PROVIDED RECORDS below:
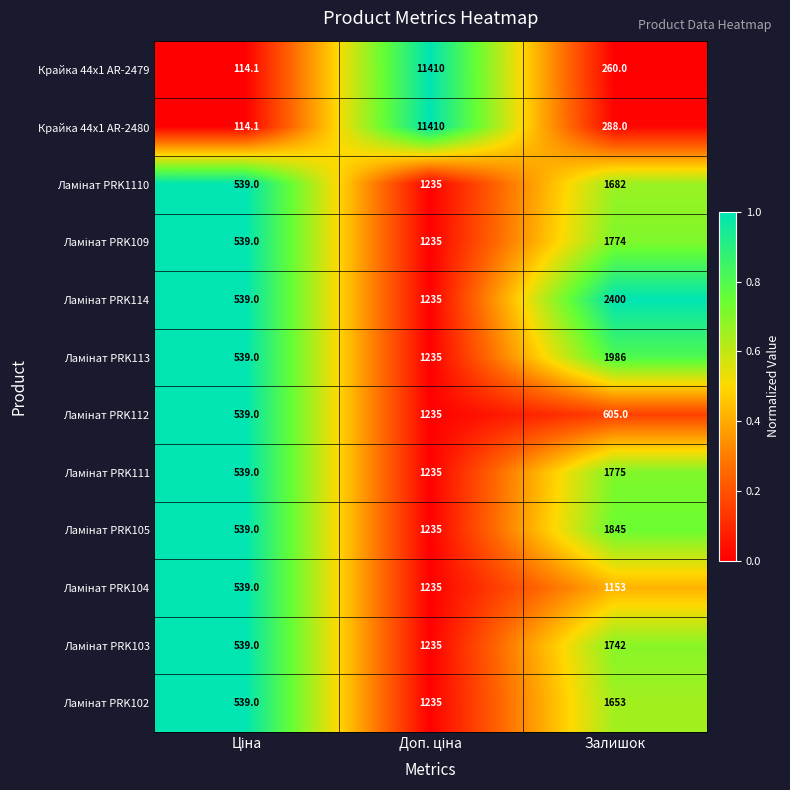

What is the maximum value shown in the chart?

11410.0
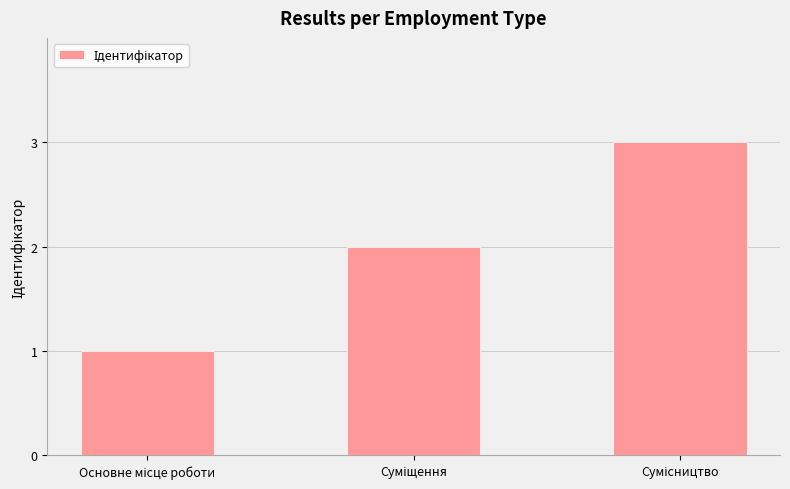

What is the sum of all values?

6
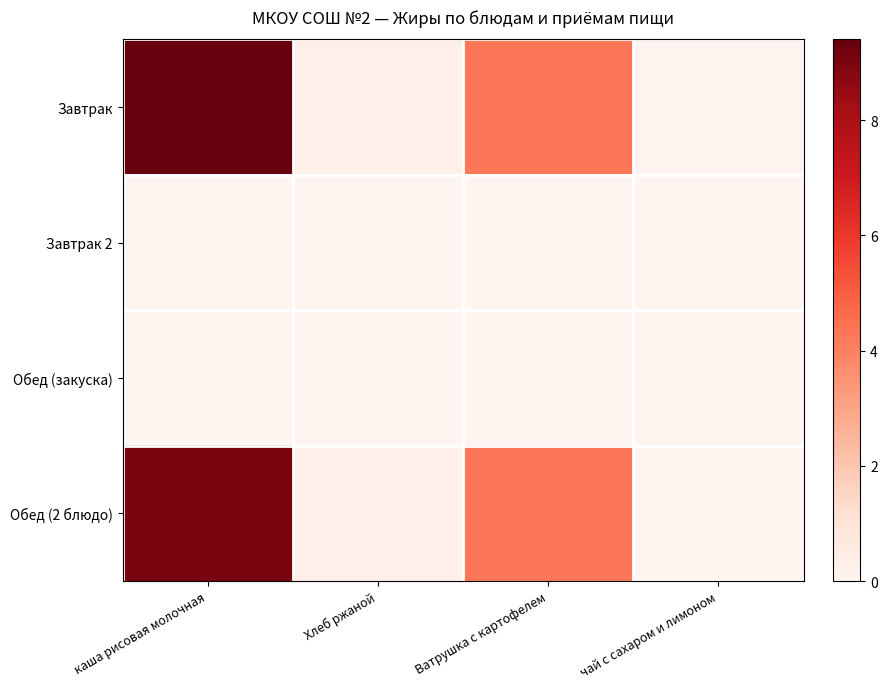

What is the difference between the highest and lowest values at Ватрушка с картофелем?

4.3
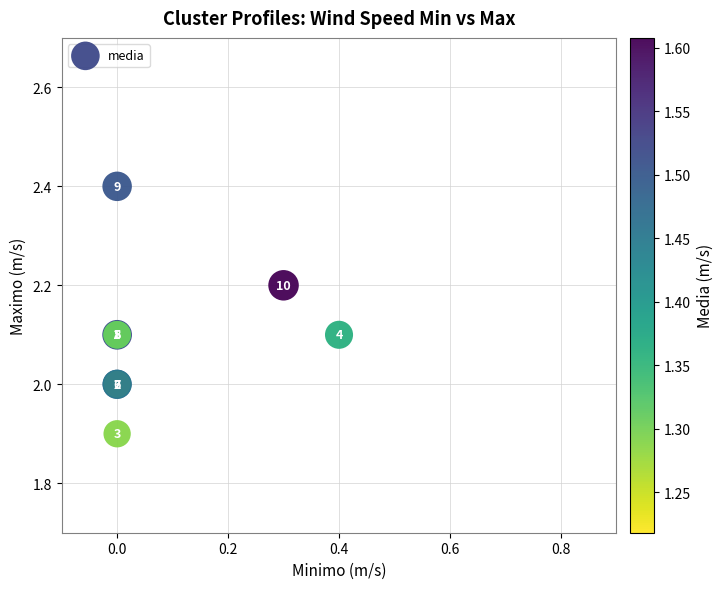

What Y value in the scatter plot is closest to 2?

2.0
End of PROVIDED RECORDS.
■ WORK TASK ■
Copy out the lines above word for word, omitting the pictures.

■ TASK ANSWER ■
What is the maximum value shown in the chart?

11410.0

What is the sum of all values?

6

What is the difference between the highest and lowest values at Ватрушка с картофелем?

4.3

What Y value in the scatter plot is closest to 2?

2.0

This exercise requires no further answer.